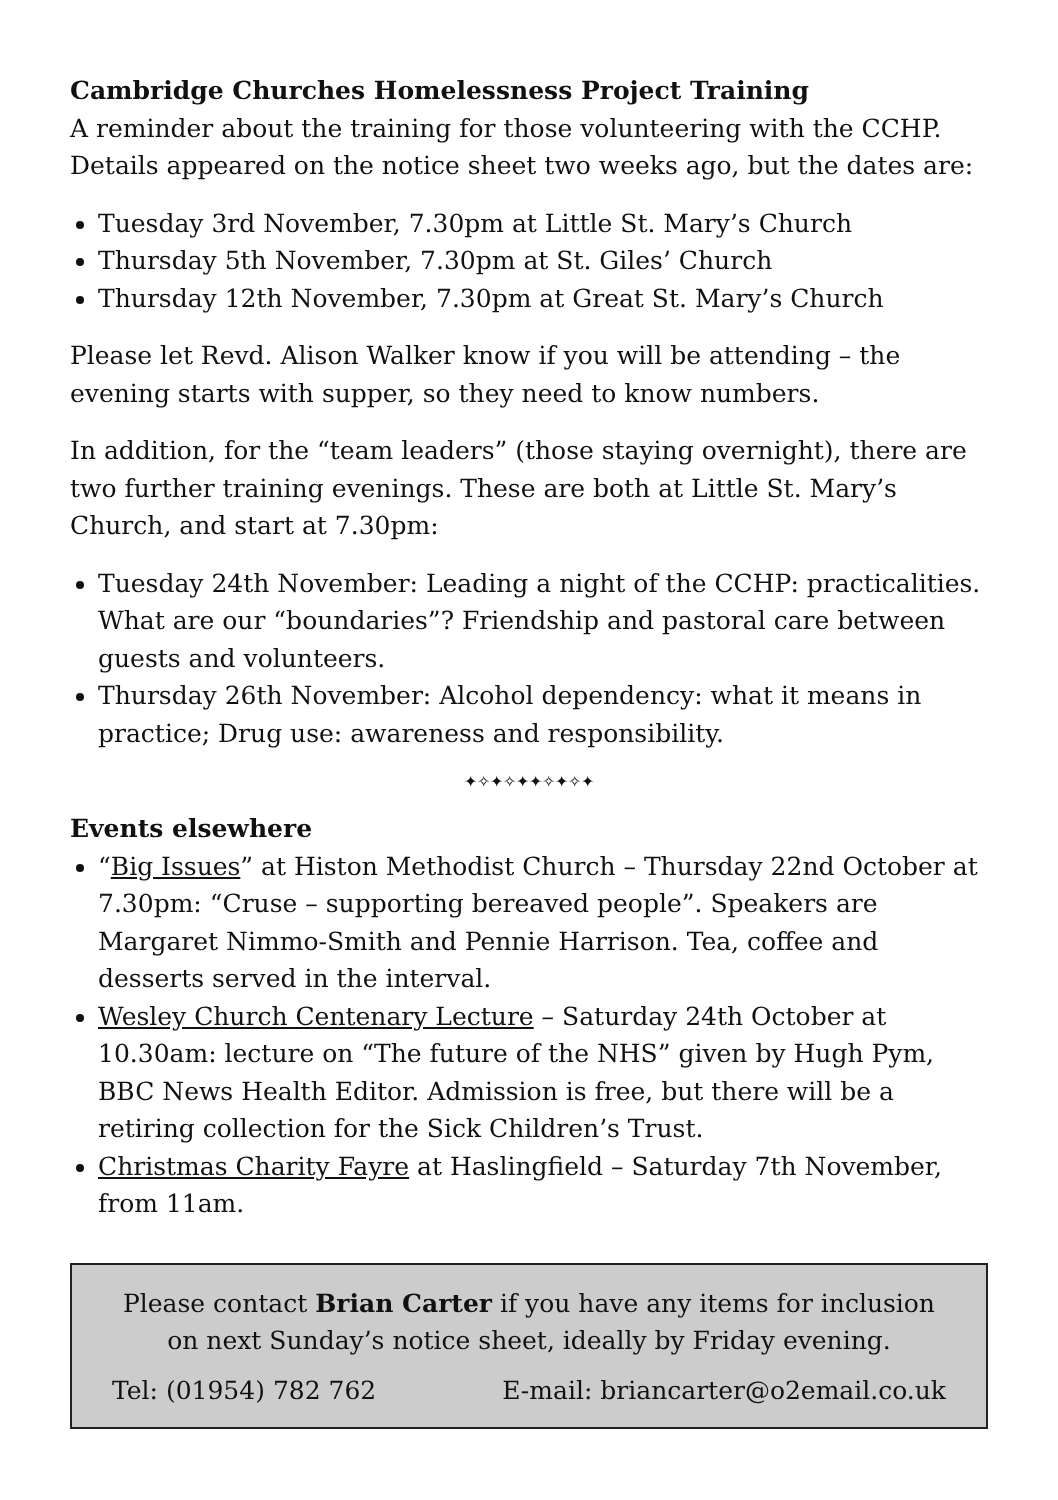Cambridge Churches Homelessness Project Training
A reminder about the training for those volunteering with the CCHP. Details appeared on the notice sheet two weeks ago, but the dates are:
Tuesday 3rd November, 7.30pm at Little St. Mary’s Church
Thursday 5th November, 7.30pm at St. Giles’ Church
Thursday 12th November, 7.30pm at Great St. Mary’s Church
Please let Revd. Alison Walker know if you will be attending – the evening starts with supper, so they need to know numbers.
In addition, for the “team leaders” (those staying overnight), there are two further training evenings. These are both at Little St. Mary’s Church, and start at 7.30pm:
Tuesday 24th November: Leading a night of the CCHP: practicalities. What are our “boundaries”? Friendship and pastoral care between guests and volunteers.
Thursday 26th November: Alcohol dependency: what it means in practice; Drug use: awareness and responsibility.
✦✧✦✧✦✦✧✦✧✦
Events elsewhere
“Big Issues” at Histon Methodist Church – Thursday 22nd October at 7.30pm: “Cruse – supporting bereaved people”. Speakers are Margaret Nimmo-Smith and Pennie Harrison. Tea, coffee and desserts served in the interval.
Wesley Church Centenary Lecture – Saturday 24th October at 10.30am: lecture on “The future of the NHS” given by Hugh Pym, BBC News Health Editor. Admission is free, but there will be a retiring collection for the Sick Children’s Trust.
Christmas Charity Fayre at Haslingfield – Saturday 7th November, from 11am.
Please contact Brian Carter if you have any items for inclusion on next Sunday’s notice sheet, ideally by Friday evening.
Tel: (01954) 782 762 E-mail: briancarter@o2email.co.uk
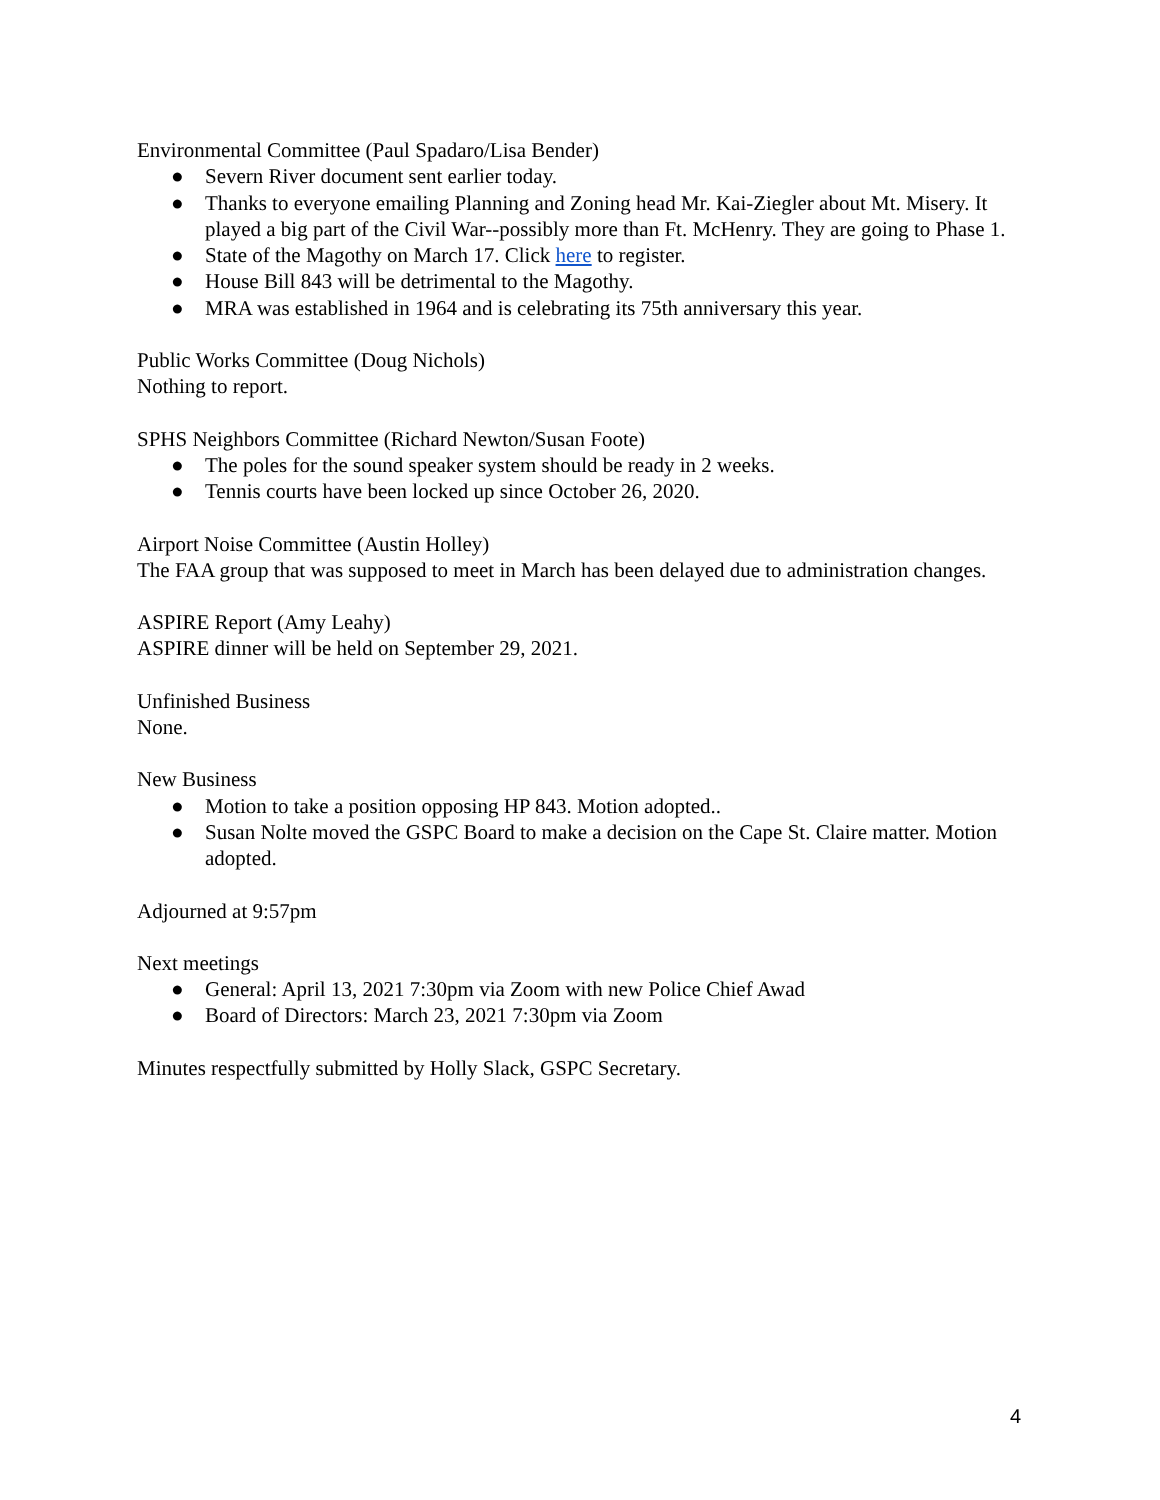Environmental Committee (Paul Spadaro/Lisa Bender)
● Severn River document sent earlier today.
● Thanks to everyone emailing Planning and Zoning head Mr. Kai-Ziegler about Mt. Misery. It played a big part of the Civil War--possibly more than Ft. McHenry. They are going to Phase 1.
● State of the Magothy on March 17. Click here to register.
● House Bill 843 will be detrimental to the Magothy.
● MRA was established in 1964 and is celebrating its 75th anniversary this year.
Public Works Committee (Doug Nichols)
Nothing to report.
SPHS Neighbors Committee (Richard Newton/Susan Foote)
● The poles for the sound speaker system should be ready in 2 weeks.
● Tennis courts have been locked up since October 26, 2020.
Airport Noise Committee (Austin Holley)
The FAA group that was supposed to meet in March has been delayed due to administration changes.
ASPIRE Report (Amy Leahy)
ASPIRE dinner will be held on September 29, 2021.
Unfinished Business
None.
New Business
● Motion to take a position opposing HP 843. Motion adopted..
● Susan Nolte moved the GSPC Board to make a decision on the Cape St. Claire matter. Motion adopted.
Adjourned at 9:57pm
Next meetings
● General: April 13, 2021 7:30pm via Zoom with new Police Chief Awad
● Board of Directors: March 23, 2021 7:30pm via Zoom
Minutes respectfully submitted by Holly Slack, GSPC Secretary.
4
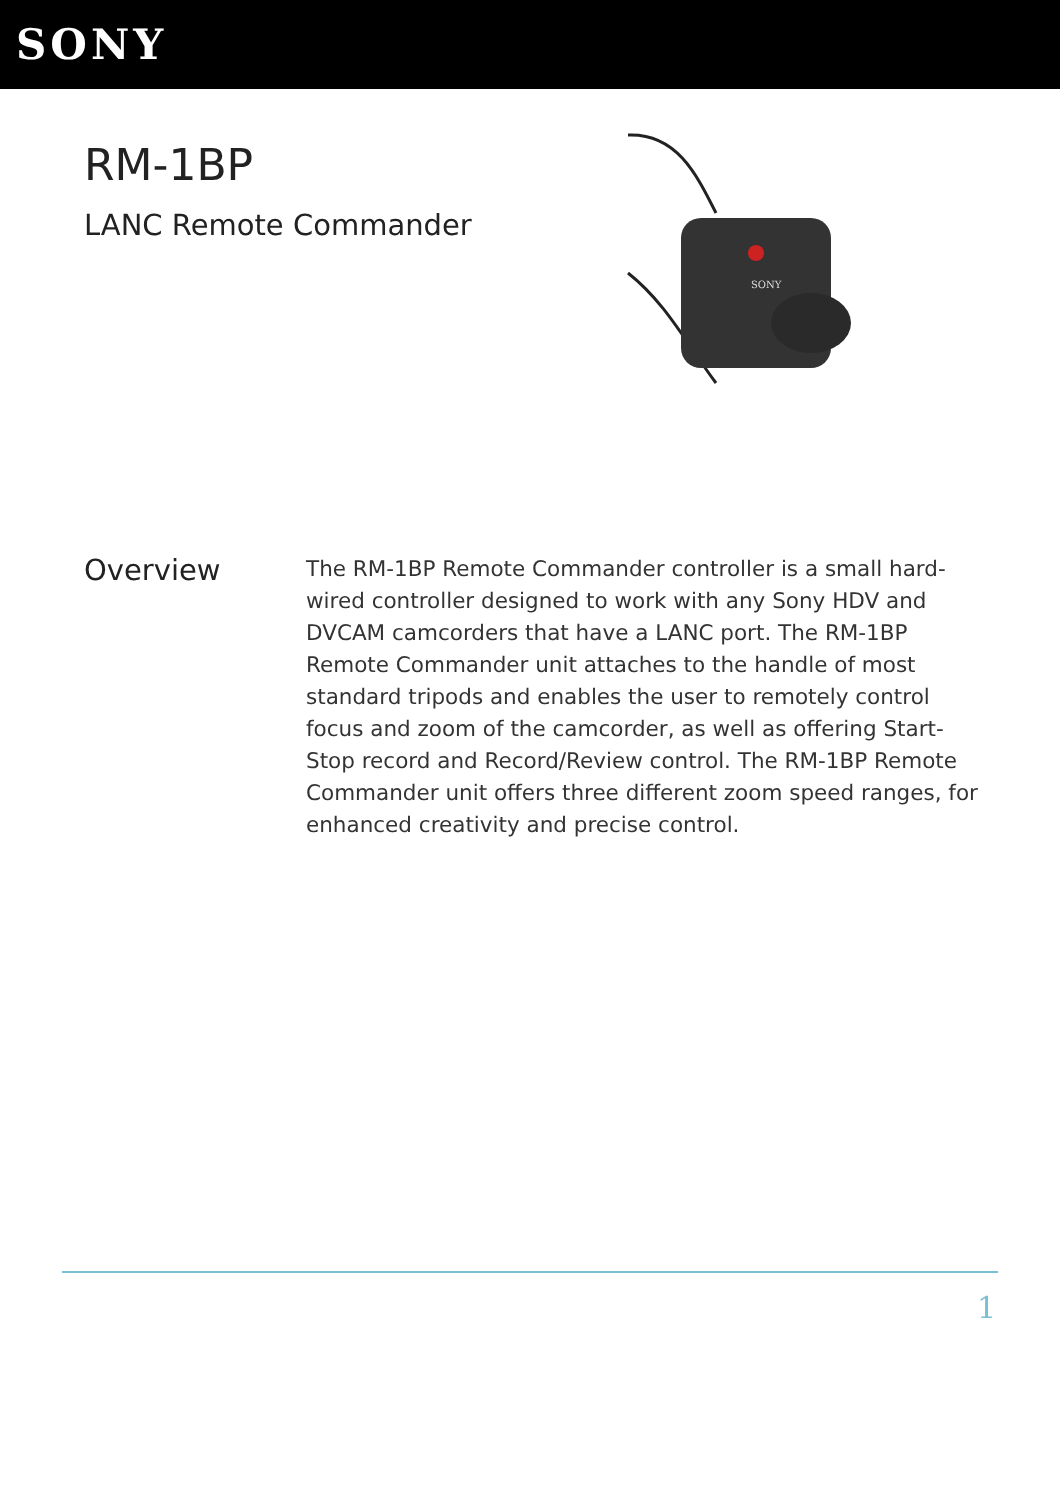SONY
RM-1BP
LANC Remote Commander
SONY
Overview
The RM-1BP Remote Commander controller is a small hard-wired controller designed to work with any Sony HDV and DVCAM camcorders that have a LANC port. The RM-1BP Remote Commander unit attaches to the handle of most standard tripods and enables the user to remotely control focus and zoom of the camcorder, as well as offering Start-Stop record and Record/Review control. The RM-1BP Remote Commander unit offers three different zoom speed ranges, for enhanced creativity and precise control.
1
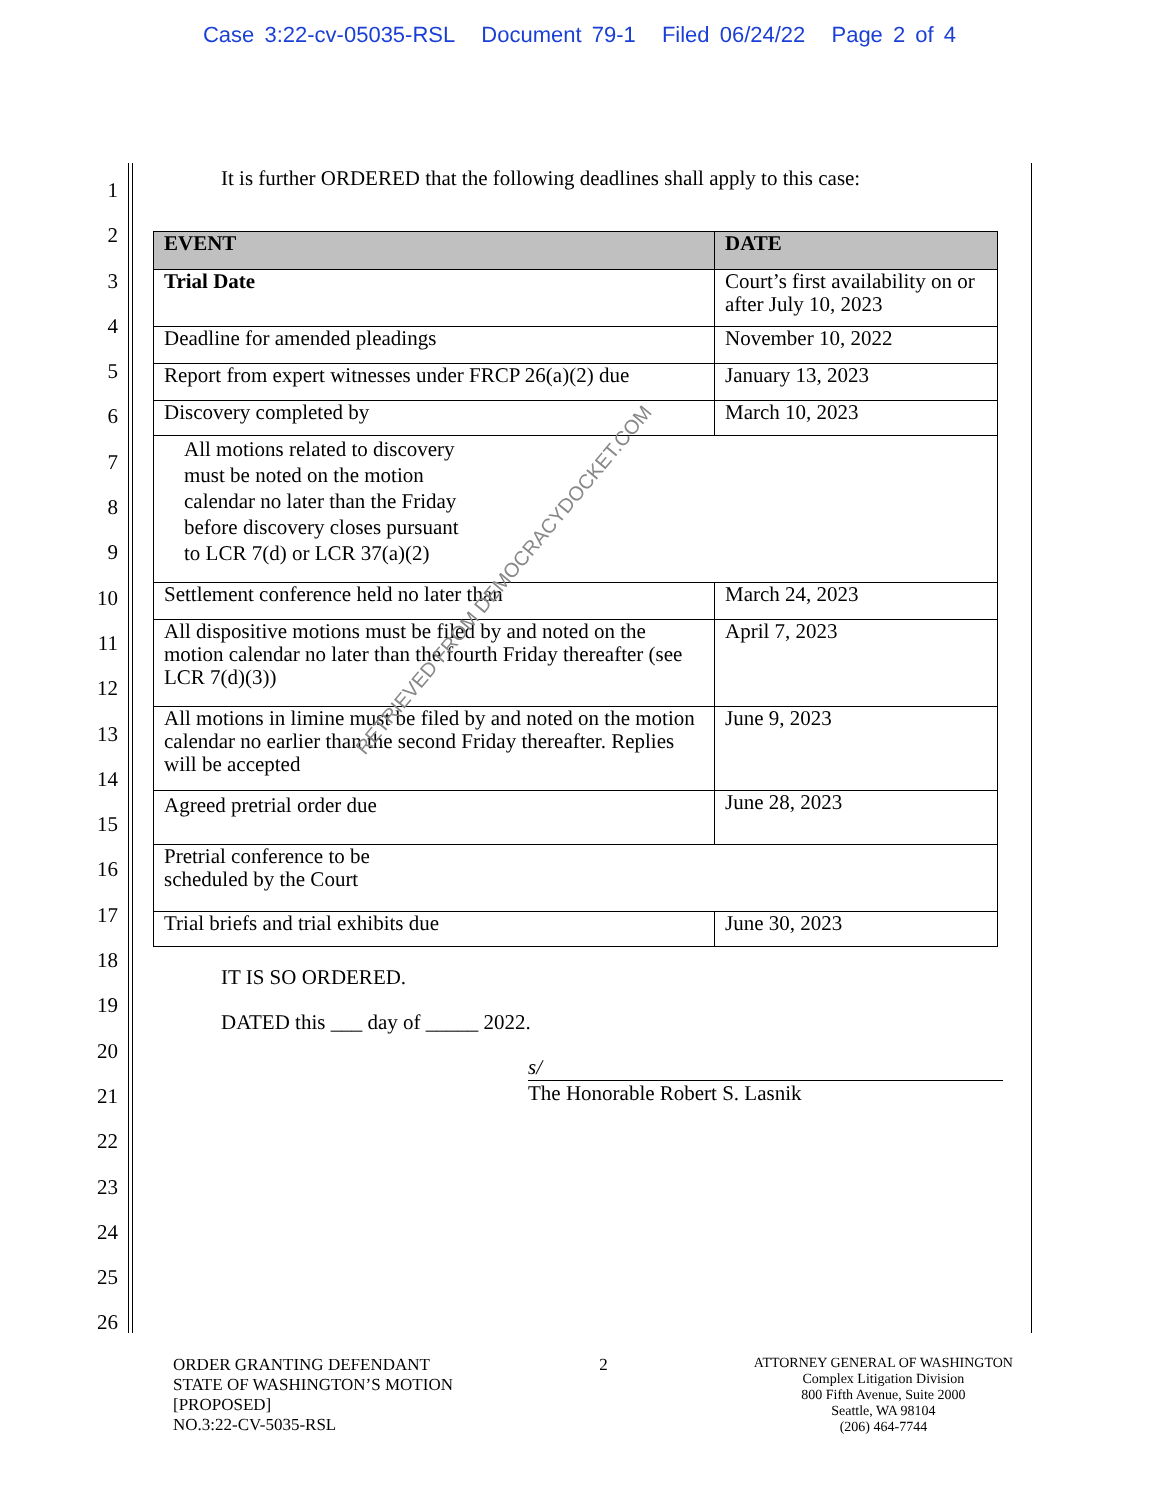Case 3:22-cv-05035-RSL Document 79-1 Filed 06/24/22 Page 2 of 4
1
2
3
4
5
6
7
8
9
10
11
12
13
14
15
16
17
18
19
20
21
22
23
24
25
26
It is further ORDERED that the following deadlines shall apply to this case:
| EVENT | DATE |
| --- | --- |
| Trial Date | Court’s first availability on or after July 10, 2023 |
| Deadline for amended pleadings | November 10, 2022 |
| Report from expert witnesses under FRCP 26(a)(2) due | January 13, 2023 |
| Discovery completed by | March 10, 2023 |
| All motions related to discovery must be noted on the motion calendar no later than the Friday before discovery closes pursuant to LCR 7(d) or LCR 37(a)(2) | |
| Settlement conference held no later than | March 24, 2023 |
| All dispositive motions must be filed by and noted on the motion calendar no later than the fourth Friday thereafter (see LCR 7(d)(3)) | April 7, 2023 |
| All motions in limine must be filed by and noted on the motion calendar no earlier than the second Friday thereafter. Replies will be accepted | June 9, 2023 |
| Agreed pretrial order due | June 28, 2023 |
| Pretrial conference to be scheduled by the Court | |
| Trial briefs and trial exhibits due | June 30, 2023 |
IT IS SO ORDERED.
DATED this ___ day of _____ 2022.
s/
The Honorable Robert S. Lasnik
RETRIEVED FROM DEMOCRACYDOCKET.COM
ORDER GRANTING DEFENDANT
STATE OF WASHINGTON’S MOTION
[PROPOSED]
NO.3:22-CV-5035-RSL
2
ATTORNEY GENERAL OF WASHINGTON
Complex Litigation Division
800 Fifth Avenue, Suite 2000
Seattle, WA 98104
(206) 464-7744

_ _ _

▸ TASK: Could you set down, exactly as written, every line from the start of the records above through the line containing "In addition, for", leaving the pictures out?

▸ REPLY TO THE EXERCISE:
Cambridge Churches Homelessness Project Training
A reminder about the training for those volunteering with the CCHP. Details appeared on the notice sheet two weeks ago, but the dates are:
Tuesday 3rd November, 7.30pm at Little St. Mary’s Church
Thursday 5th November, 7.30pm at St. Giles’ Church
Thursday 12th November, 7.30pm at Great St. Mary’s Church
Please let Revd. Alison Walker know if you will be attending – the evening starts with supper, so they need to know numbers.
In addition, for the “team leaders” (those staying overnight), there are two further training evenings. These are both at Little St. Mary’s Church, and start at 7.30pm:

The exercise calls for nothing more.